À moins de deux ans de la Coupe du Monde en Australie, Fabien Galthié, sélectionneur du XV de France, a trouvé la clé pour dynamiser son groupe. En intégrant une nouvelle génération et en secouant les cadres établis, il applique sa feuille de route ambitieuse.
« Dans notre vision sur les deux prochaines années, on a compris qu’il fallait développer le groupe et donner de l’expérience à d’autres joueurs pour en avoir trois par poste », explique-t-il.
Ce renouvellement s’accompagne d’une concurrence acharnée, notamment devant où la « cage » gagne en densité. Si Thibaud Flament reste un pilier, l’émergence de Mickaël Guillard et le repositionnement de Charles Ollivon, désormais deuxième ligne, multiplient les options. Selon l’ancien international Pascal Papé, Ollivon a trouvé un profil idéal pour « finir dans la cage ».
En troisième ligne, l’absence de Grégory Alldritt a offert une opportunité à Oscar Jegou et Anthony Jelonch, qui confirment la richesse du vivier tricolore. Ces joueurs interchangeables et hybrides renforcent les choix tactiques face à différents adversaires.
À l’arrière, Matthieu Jalibert s’impose sans détour. Profitant de l’absence de Romain Ntamack, il a enchaîné deux titres de « man of the match » et peut désormais « prendre le maillot », promettant une belle lutte avec son concurrent toulousain.

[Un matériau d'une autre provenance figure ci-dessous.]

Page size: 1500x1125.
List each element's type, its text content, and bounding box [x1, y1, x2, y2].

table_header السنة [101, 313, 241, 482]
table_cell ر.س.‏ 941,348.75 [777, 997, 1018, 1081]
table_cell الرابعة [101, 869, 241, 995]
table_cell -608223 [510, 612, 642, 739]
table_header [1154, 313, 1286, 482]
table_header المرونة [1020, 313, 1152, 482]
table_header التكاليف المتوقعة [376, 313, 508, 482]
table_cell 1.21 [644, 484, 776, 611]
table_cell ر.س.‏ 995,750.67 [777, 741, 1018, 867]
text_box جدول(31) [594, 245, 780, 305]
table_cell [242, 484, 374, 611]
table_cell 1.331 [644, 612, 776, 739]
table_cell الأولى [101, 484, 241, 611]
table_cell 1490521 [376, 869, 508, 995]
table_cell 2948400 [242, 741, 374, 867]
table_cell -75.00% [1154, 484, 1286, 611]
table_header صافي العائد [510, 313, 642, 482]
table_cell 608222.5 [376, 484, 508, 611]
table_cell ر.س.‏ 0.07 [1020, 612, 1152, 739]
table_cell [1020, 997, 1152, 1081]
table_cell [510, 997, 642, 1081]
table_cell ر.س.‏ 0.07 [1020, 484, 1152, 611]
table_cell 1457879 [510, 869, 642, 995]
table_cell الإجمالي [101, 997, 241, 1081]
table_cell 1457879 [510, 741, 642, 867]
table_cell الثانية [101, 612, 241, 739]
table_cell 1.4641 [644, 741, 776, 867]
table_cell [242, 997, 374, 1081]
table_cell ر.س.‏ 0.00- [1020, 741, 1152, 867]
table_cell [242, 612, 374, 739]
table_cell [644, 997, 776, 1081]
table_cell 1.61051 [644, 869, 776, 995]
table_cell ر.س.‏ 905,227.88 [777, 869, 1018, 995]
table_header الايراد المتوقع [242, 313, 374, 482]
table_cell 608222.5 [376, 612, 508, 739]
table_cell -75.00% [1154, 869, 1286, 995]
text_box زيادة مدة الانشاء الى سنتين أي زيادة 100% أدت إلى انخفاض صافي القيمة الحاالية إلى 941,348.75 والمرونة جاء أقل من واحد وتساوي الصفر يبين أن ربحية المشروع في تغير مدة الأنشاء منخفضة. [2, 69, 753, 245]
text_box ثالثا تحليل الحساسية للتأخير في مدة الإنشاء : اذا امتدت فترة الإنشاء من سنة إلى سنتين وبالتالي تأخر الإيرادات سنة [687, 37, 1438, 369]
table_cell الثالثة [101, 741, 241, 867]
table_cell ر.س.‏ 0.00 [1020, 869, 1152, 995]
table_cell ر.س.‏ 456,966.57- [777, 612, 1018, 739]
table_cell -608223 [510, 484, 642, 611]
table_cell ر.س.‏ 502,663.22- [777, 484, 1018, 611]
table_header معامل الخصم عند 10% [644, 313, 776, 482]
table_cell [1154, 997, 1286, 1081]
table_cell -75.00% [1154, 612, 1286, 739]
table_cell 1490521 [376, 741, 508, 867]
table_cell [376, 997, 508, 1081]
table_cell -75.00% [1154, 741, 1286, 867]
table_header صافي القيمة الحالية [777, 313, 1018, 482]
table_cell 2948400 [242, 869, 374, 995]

Sur les ailes, Théo Attissogbe bouleverse la hiérarchie en détrônant Damian Penaud. Le jeune Palois séduit le staff, notamment grâce à son assurance sous les ballons hauts, tandis que Louis Bielle-Biarrey s’est imposé comme un incontournable.
Le centre continue d’évoluer, porté par l’absence de Gaël Fickou qui ouvre la porte à plusieurs combinaisons. Après le duo bordelais, ce sont Fabien Brau-Boirie et Émilien Gailleton, également Palois, qui brillent. Comme le souligne Galthié : « On cherche à développer des potentiels et quand tout le monde est sur le pont, ça crée de la compétition. Et quand il y a des opportunités liées aux blessures, on a envie que ces jeunes joueurs prennent du plaisir et fassent briller le maillot. »
Avec le retour de Pierre-Louis Barassi et la montée en puissance de Kalvin Gourgues, le centre tricolore s’impose comme l’un des plus fournis au monde, confirmant la profondeur et la qualité du XV de France à l’approche de l’échéance mondiale.